Hey, friend of the Sullivan family here. Your work looks really interesting! Where did you get your inspiration for the story and the animation style?
several sources, first of all like HAmlets Mother says. "it is the carnage if your brain" but the initially I have always been interested in strange treatments. be it electro shock, imprinting therapy. or how trauma can sometimes release a mind. some one is badly hurt, and wakes up somehow healed of something else I became also a fan of the Frankline Expedition, and the idea of the lost and frozen explorer, they are frozen in reaity as many of us end uo frozen metaohoricy in out dead end search for a grand life. also the three tragedies of the Iraqoi Theater fire, the eastland disaster, and the our lady of angels fire inspired me. the death of a child, how does one move past it. .the writing of the script then began to unfold from these things, and the Buffalo manifested itself in some unconscious way.
though this question started to see if I was functioning, it has method in it. Like many who have strayed from God, I have done so for lack of proof, and because of pain and injustice. but the question is, am I really embracing oblivion and chance. do I want god to come to the rescue at the last minute. God has not chosen to do so. but there is always a part of me that wishes for the love of God. This film has in it this struggle.
How did you decide to dedicate yourself to a career in animation as opposed to non-animated films?

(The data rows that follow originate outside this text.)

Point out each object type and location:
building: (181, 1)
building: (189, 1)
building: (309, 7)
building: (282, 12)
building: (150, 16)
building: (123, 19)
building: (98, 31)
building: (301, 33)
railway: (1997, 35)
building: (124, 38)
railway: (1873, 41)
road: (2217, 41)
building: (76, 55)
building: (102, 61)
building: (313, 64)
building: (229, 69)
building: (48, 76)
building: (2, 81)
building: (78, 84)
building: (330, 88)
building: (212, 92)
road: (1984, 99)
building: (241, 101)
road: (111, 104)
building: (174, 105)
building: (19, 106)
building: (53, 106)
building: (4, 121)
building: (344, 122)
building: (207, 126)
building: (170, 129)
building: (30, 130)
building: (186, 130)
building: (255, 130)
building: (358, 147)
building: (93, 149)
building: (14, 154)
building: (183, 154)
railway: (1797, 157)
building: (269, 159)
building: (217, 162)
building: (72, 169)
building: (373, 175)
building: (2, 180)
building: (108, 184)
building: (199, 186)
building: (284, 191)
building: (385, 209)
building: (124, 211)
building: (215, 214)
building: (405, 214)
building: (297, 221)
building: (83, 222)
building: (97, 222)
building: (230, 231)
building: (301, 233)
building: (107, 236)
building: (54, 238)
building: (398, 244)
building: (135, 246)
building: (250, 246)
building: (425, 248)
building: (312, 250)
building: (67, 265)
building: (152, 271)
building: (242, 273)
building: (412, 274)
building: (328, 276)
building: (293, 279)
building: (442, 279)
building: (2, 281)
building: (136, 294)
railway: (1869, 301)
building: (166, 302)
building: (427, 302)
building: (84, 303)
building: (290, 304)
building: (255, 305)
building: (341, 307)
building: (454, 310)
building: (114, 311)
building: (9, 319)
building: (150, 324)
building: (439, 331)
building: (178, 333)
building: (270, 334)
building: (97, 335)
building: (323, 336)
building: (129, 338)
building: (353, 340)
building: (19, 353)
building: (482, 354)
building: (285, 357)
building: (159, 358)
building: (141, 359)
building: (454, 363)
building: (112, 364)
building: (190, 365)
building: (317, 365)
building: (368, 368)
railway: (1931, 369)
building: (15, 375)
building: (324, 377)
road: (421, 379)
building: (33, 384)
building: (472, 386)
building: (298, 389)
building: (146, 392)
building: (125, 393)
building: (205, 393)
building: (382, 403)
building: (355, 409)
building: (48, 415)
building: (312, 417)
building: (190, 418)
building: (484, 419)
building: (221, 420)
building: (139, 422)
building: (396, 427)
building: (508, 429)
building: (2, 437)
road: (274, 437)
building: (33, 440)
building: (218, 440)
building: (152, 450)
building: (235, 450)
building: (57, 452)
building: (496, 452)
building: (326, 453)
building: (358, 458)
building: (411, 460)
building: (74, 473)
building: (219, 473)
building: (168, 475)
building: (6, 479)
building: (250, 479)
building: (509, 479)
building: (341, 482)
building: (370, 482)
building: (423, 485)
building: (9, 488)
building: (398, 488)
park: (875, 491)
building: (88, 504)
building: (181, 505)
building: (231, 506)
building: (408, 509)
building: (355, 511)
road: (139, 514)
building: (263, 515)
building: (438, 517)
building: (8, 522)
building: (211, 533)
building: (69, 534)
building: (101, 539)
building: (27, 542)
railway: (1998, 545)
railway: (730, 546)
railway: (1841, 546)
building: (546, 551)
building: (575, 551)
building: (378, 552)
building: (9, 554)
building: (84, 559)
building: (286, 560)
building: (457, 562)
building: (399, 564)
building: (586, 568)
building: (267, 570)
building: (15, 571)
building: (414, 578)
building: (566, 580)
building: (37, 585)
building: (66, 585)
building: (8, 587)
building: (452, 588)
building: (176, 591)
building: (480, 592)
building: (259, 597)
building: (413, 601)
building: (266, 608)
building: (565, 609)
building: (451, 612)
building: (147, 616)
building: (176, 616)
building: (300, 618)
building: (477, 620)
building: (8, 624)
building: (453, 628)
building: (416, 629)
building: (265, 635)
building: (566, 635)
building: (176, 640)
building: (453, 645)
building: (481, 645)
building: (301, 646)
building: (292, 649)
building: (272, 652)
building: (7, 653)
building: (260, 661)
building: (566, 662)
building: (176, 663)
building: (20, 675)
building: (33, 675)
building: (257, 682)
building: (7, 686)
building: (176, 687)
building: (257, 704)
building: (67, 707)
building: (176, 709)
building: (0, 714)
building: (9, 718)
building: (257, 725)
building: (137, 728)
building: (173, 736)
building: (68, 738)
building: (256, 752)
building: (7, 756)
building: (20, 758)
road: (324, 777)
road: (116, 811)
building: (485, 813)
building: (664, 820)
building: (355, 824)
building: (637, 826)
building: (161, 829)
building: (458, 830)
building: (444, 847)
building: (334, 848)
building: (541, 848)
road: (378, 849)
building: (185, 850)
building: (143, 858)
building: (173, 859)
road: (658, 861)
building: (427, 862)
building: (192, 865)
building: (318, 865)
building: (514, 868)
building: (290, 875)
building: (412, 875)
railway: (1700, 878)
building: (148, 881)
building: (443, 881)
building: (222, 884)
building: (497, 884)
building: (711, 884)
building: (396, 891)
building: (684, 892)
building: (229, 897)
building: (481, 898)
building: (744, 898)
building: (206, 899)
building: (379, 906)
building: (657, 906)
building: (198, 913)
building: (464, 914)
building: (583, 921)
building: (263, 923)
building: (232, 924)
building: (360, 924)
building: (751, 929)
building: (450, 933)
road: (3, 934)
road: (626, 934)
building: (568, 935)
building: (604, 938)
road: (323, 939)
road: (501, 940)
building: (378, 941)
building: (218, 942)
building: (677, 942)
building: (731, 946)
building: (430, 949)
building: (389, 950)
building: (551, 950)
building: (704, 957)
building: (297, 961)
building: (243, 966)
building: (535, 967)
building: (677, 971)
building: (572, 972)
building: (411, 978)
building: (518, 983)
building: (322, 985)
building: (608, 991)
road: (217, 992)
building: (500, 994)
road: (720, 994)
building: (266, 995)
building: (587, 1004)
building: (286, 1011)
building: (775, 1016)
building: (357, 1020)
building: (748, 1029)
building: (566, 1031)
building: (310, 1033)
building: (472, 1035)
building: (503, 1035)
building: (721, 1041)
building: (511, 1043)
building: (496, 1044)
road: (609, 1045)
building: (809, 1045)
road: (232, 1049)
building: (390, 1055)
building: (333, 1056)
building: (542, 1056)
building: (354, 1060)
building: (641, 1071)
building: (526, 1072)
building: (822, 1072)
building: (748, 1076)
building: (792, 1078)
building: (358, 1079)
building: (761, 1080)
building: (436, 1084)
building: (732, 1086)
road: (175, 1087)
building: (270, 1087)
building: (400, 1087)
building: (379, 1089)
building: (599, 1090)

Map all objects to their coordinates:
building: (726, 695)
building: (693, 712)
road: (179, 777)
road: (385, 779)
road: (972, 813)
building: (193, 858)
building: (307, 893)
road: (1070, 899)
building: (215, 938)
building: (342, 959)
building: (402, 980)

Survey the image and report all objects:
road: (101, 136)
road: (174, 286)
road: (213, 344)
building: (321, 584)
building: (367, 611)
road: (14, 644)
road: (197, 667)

somewhat accidentally, It started with a crush on Sue Bachmin, who was taking an animation class (isn't that how many things start) but then I made my first animated and when I played it in a room full of people I realized that the assembly of people taking in a piece of art is what I wanted, I did live action film, video, and performance, but animation was in many ways what people responded to the most, and granting agencies also, so it became my trade, it is lovely and very painful also. your mind is going like a bird, and your images develope as slow as trees. I love the feeling of losing yourself in a crowd that is experiencing the same thing you are, and letting your Ego quiet down and just take something in, I like being on both sides of the screen the melter, and the melted.